Must be that new math I keep hearing about.

Stewart Mandel blogs about Pac-10 commish Tom Hansen’s threat to take his Rose Bowl ball home if the other kids don’t play nice.

Mandel thinks Hansen’s in a losing position…

So what’s my opinion all this? Well, the traditionalist in me empathizes with Hansen’s protectiveness toward the Rose Bowl and understands why it’s so important to him. But the modern realist in me says — “You’ve got to be kidding, Tom.” Do you really think your members would sign off on a deal that precludes them from playing for the national championship? Their fans would be livid and you’d be run out of town. I love the Rose Bowl, too, but I’m afraid that ship has already sailed.

… and that’s fine.

But there’s one thing in his post I don’t get. In saying that he sees two alternatives in how the Rose Bowl is accomodated, Mandel writes

Either the Rose Bowl factor will prove to be such a significant obstacle that the other BCS conferences will put off reconfiguration until the ABC contract expires. Or, more realistically, the parties will reach some sort of compromise that exempts the Rose Bowl from further dilution.

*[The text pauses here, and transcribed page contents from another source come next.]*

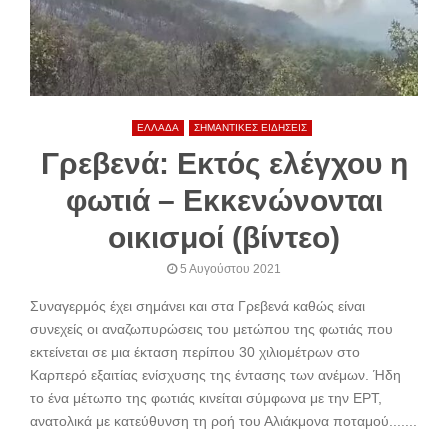
ΕΛΛΑΔΑ
ΣΗΜΑΝΤΙΚΕΣ ΕΙΔΗΣΕΙΣ
Γρεβενά: Εκτός ελέγχου η
φωτιά – Εκκενώνονται
οικισμοί (βίντεο)
5 Αυγούστου 2021
Συναγερμός έχει σημάνει και στα Γρεβενά καθώς είναι
συνεχείς οι αναζωπυρώσεις του μετώπου της φωτιάς που
εκτείνεται σε μια έκταση περίπου 30 χιλιομέτρων στο
Καρπερό εξαιτίας ενίσχυσης της έντασης των ανέμων. Ήδη
το ένα μέτωπο της φωτιάς κινείται σύμφωνα με την ΕΡΤ,
ανατολικά με κατεύθυνση τη ροή του Αλιάκμονα ποταμού.......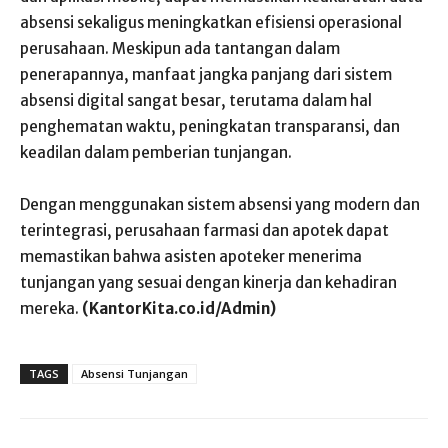
absensi sekaligus meningkatkan efisiensi operasional
perusahaan. Meskipun ada tantangan dalam
penerapannya, manfaat jangka panjang dari sistem
absensi digital sangat besar, terutama dalam hal
penghematan waktu, peningkatan transparansi, dan
keadilan dalam pemberian tunjangan.
Dengan menggunakan sistem absensi yang modern dan
terintegrasi, perusahaan farmasi dan apotek dapat
memastikan bahwa asisten apoteker menerima
tunjangan yang sesuai dengan kinerja dan kehadiran
mereka.
(KantorKita.co.id/Admin)
TAGS
Absensi Tunjangan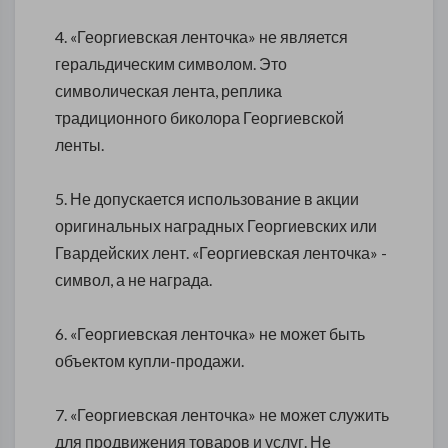
4. «Георгиевская ленточка» не является
геральдическим символом. Это
символическая лента, реплика
традиционного биколора Георгиевской
ленты.
5. Не допускается использование в акции
оригинальных наградных Георгиевских или
Гвардейских лент. «Георгиевская ленточка» -
символ, а не награда.
6. «Георгиевская ленточка» не может быть
объектом купли-продажи.
7. «Георгиевская ленточка» не может служить
для продвижения товаров и услуг. Не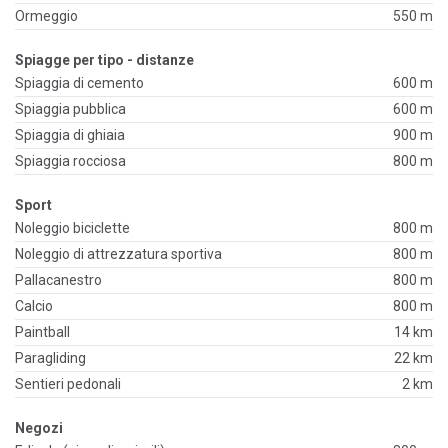
Ormeggio
550 m
Spiagge per tipo - distanze
Spiaggia di cemento
600 m
Spiaggia pubblica
600 m
Spiaggia di ghiaia
900 m
Spiaggia rocciosa
800 m
Sport
Noleggio biciclette
800 m
Noleggio di attrezzatura sportiva
800 m
Pallacanestro
800 m
Calcio
800 m
Paintball
14 km
Paragliding
22 km
Sentieri pedonali
2 km
Negozi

In other words, if the Big Ten or Pac-10 champion is ranked No. 1 or 2, it would still be moved to whatever bowl is hosting the semifinal (which is really no different than today); [Emphasis added.] however, if those teams are No. 3 or 4 (or lower), they’d still play in the Rose Bowl, with the next-rated team moving up to take their spot.

But that’s not right, is it? At present, the Rose Bowl steps aside only for the BCS title game. Under Mandel’s hypothetical, that moves one rung down the ladder, to a lead-in game to the championship. Maybe I’m missing something, but that seems to be a much larger matter than Mandel is making it out to be.

Especially if you’re handing out the checks for the event as ABC and the Rose Bowl do.